With a tag-line of “life is full of greener choices,” the GreenHeart initiative elaborates far beyond the initial concept phone which they revealed in September of last year. It has blossomed into a process which will see new advancements and inroads for sustainability continue well into 2009.

The GreenHeart name intends to evoke the Sony Ericsson ethos of going green being an action which begins from the core (hence ‘heart’) and subsequently spreads outward, in their case across the entire portfolio of mobile phones. “What is the point of releasing one green phone, what would all the other phones be? Not green?”

Demonstrating GreenHeart for us on the original concept device rather than the forthcoming real deal, Pellbäck-Scharp was insistent that the rollout would begin with a single handset, replete with planet-saving features that many others may have overlooked…


GreenHeart e-manual

Moves such as a bio-plastic housing, recycled plastic keypads, a charger which uses only 3.5mW of power on standby, an HTML based ‘e-manual’, and environmentally aware packaging are all indicative of GreenHeart’s intentions.

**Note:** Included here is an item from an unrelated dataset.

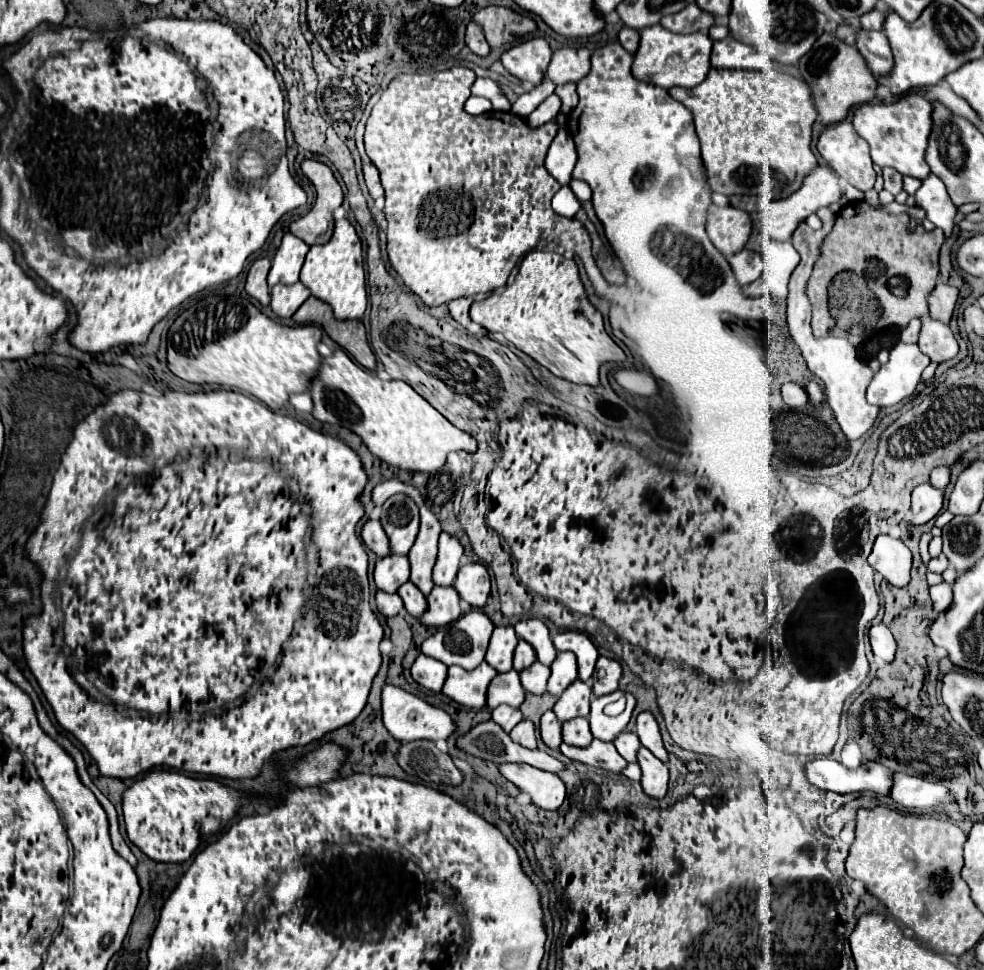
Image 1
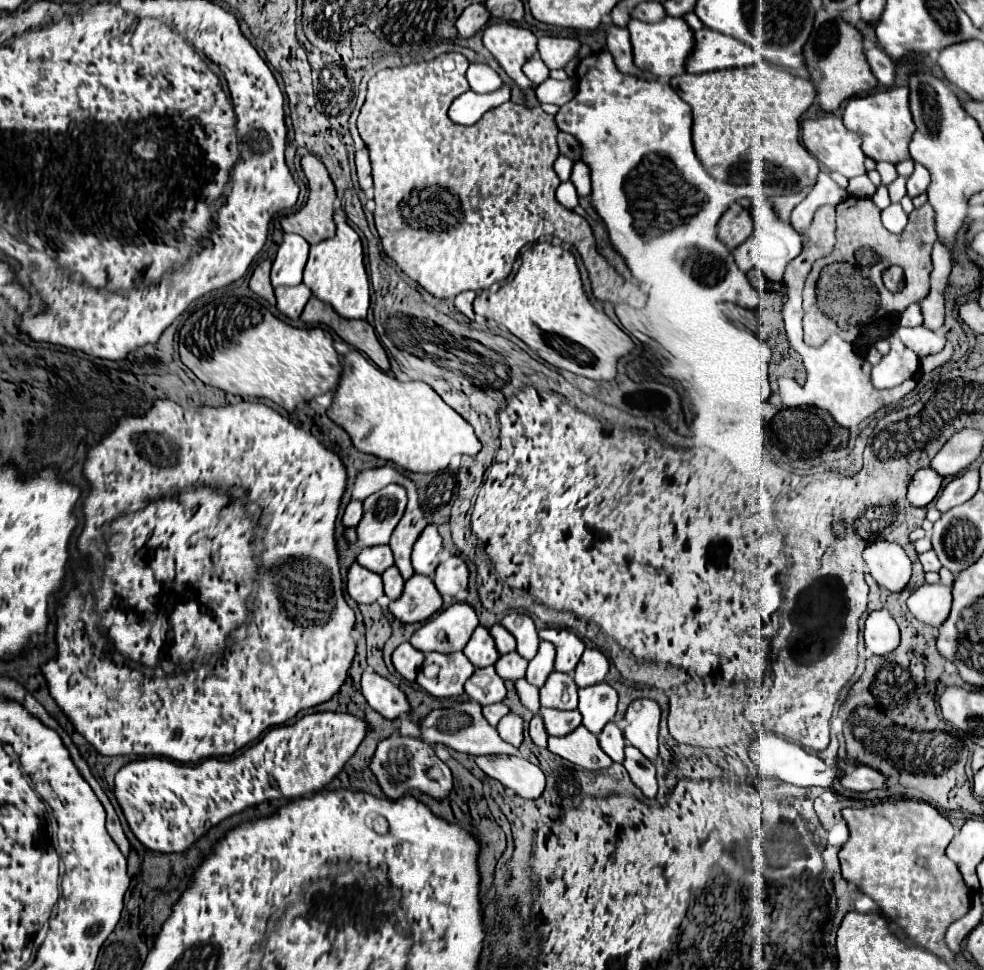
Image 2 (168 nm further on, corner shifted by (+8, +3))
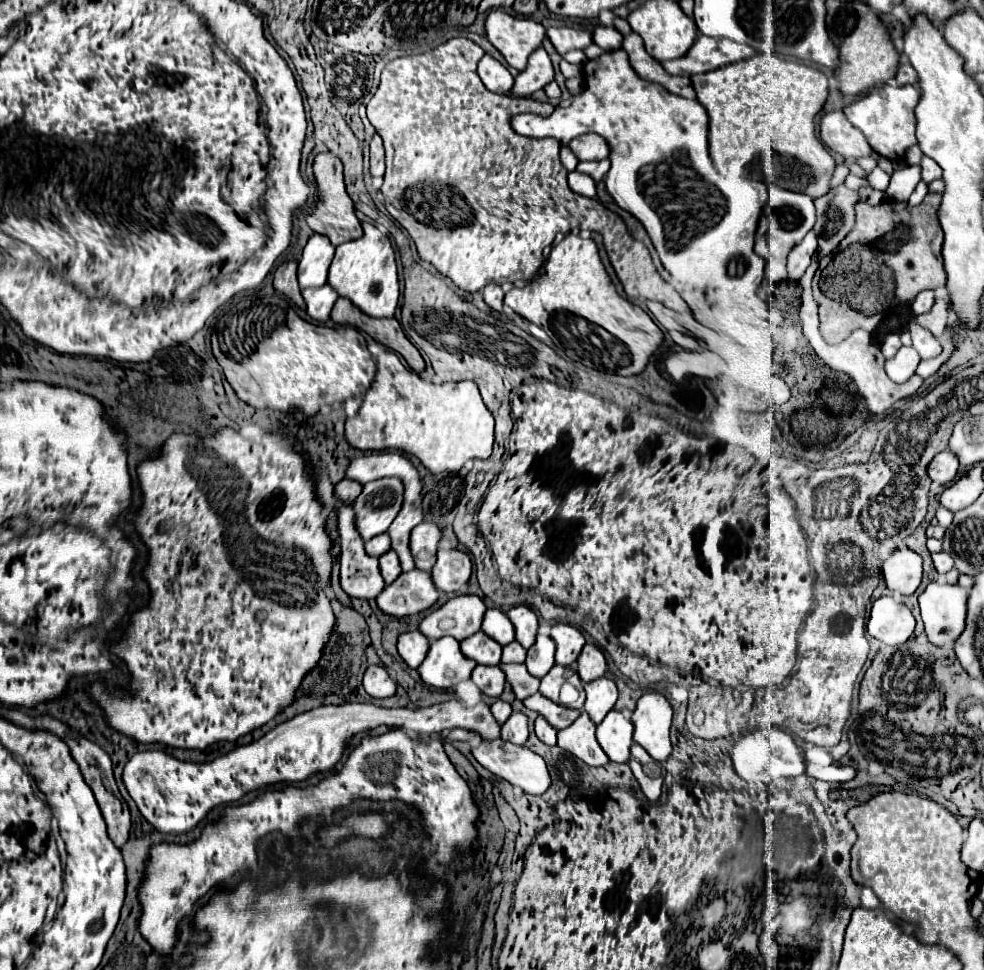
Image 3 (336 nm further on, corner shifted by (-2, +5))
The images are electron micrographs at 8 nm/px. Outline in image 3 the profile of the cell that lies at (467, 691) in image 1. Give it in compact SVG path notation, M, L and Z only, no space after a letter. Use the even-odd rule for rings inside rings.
M442 637L430 645L426 661L418 667L418 673L426 685L452 689L458 683L468 681L476 665L474 659L464 657L460 643L454 637Z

That’s not to say that the GreenHeart will be a low-end environmentally friendly handset first and foremost. It will still possess market leading music or camera features, but with the added peace of mind that it is definitely playing it’s part in healing the planet.

We hope to see the first GreenHeart phones in the first half of 2009, and an announcement regarding them later in the week.

Granted, it also makes good business sense as a cost cutting exercise, but at least it proves Sony Ericsson’s heart is in the right place.